Challenge: Decipher the T-cell receptor cancer-recognition code
Many cancers harbour tumour-infiltrating T cells that are potentially reactive to cancer (neo)antigens. While it is possible to sequence the T-cell receptors (TCR) present on these immune cells, it is presently not possible to use this information to comprehensively and at scale infer the antigen that is recognised by the receptor. Deciphering the T-cell receptor code will allow accurate prediction of the nature of the cancer antigens that T cells detect based on their T-cell receptor sequence. A better understanding of the interaction between the major histocompatibility complex (MHC)-bound antigens and the T-cell receptors has the potential to greatly improve future cancer immunotherapies as well as understanding and treatment of autoimmune and infectious diseases.
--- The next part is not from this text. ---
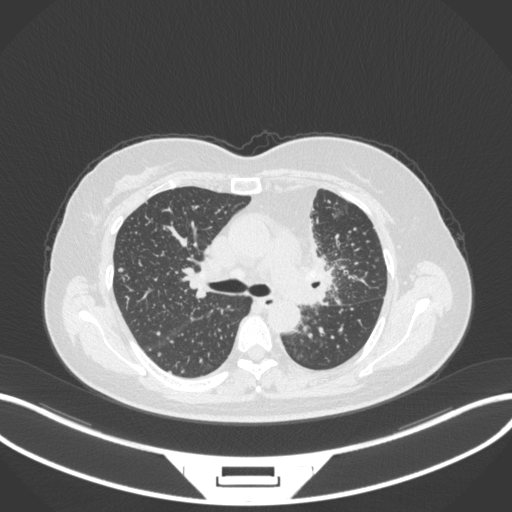
Chest CT, one axial slice; position 212 of 348 along the scan axis; 120 kVp; lung window (W 1500 / L -600 HU); 1 mm slice thickness; 512 × 512 image matrix, field of view 400 × 400 mm. Patient: female, 49 years. Case-level facts recorded for this patient, not image findings: clinical TNM (as recorded): T1c N0 M1.
Outlined on this slice (rectangle marked by the reading radiologist):
- lung tumour (recorded histology: adenocarcinoma): box from (x=289, y=223) to (x=339, y=313) px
Barriers and opportunities
The recent success of Tumour Infiltrating Lymphocyte (TIL) cell therapy highlights the notion that TILs can be tumour-reactive. Unfortunately, in most cases the nature of the antigens recognised by the TCR present on these TILs is unknown. Knowledge of the antigens that are recognised by TILs will provide opportunities to potentiate the immune responses against cancer cells and to develop advanced cellular therapies.
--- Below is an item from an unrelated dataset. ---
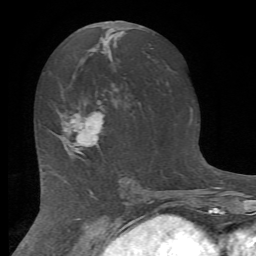
Breast MRI (dynamic contrast-enhanced), one axial slice; slice 36 of 72 in the series (ordered by position); cropped to one breast; dynamic contrast-enhanced series, time point 2 of 7 at this slice position (early post-contrast); 1.5 T; TE 4.2 ms, TR 8.7 ms; 2.2 mm slice thickness; 256 × 256 image matrix, field of view 180 × 180 mm. Female patient.
Outlined on this slice (semi-automatic segmentation, software-assisted and operator-edited):
- enhancing-tissue mask used for the functional tumour volume (all voxels passing the contrast-enhancement thresholds inside the analysis volume; usually the tumour): bounding box (x1, y1, x2, y2) in pixels: (61, 111, 104, 155)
Overcoming this barrier calls for new approaches to predict the nature of the antigen(s) recognised by TIL TCRs.
Such approaches could include, but are not limited to:
- High throughput identification of TCR-sequences/ antigen complexes and prediction/ elucidation of their structures and specificity
- Development and use of AI and/ or machine learning tools to identify relationships between TCR sequence and antigen structure
- Development and validation of a tool to predict the (neo)antigens recognised based on a TCR sequence
Vision and Impact
This challenge seeks to develop a comprehensive understanding of the TCR-peptide-MHC interaction and to improve our knowledge of the nature of the cancer antigens that are recognised by T cells. Addressing this challenge will require an inter-disciplinary team that could include structural biologists, immunologists, computational biologists with knowledge of artificial intelligence/ machine learning tools and high throughput screening specialists.
The ultimate goal of this challenge is to improve and broaden the efficacy of cancer immunotherapies and therefore proposals could include initial (pre-clinical) proof-of-concept studies to validate the tools developed by the challenge team.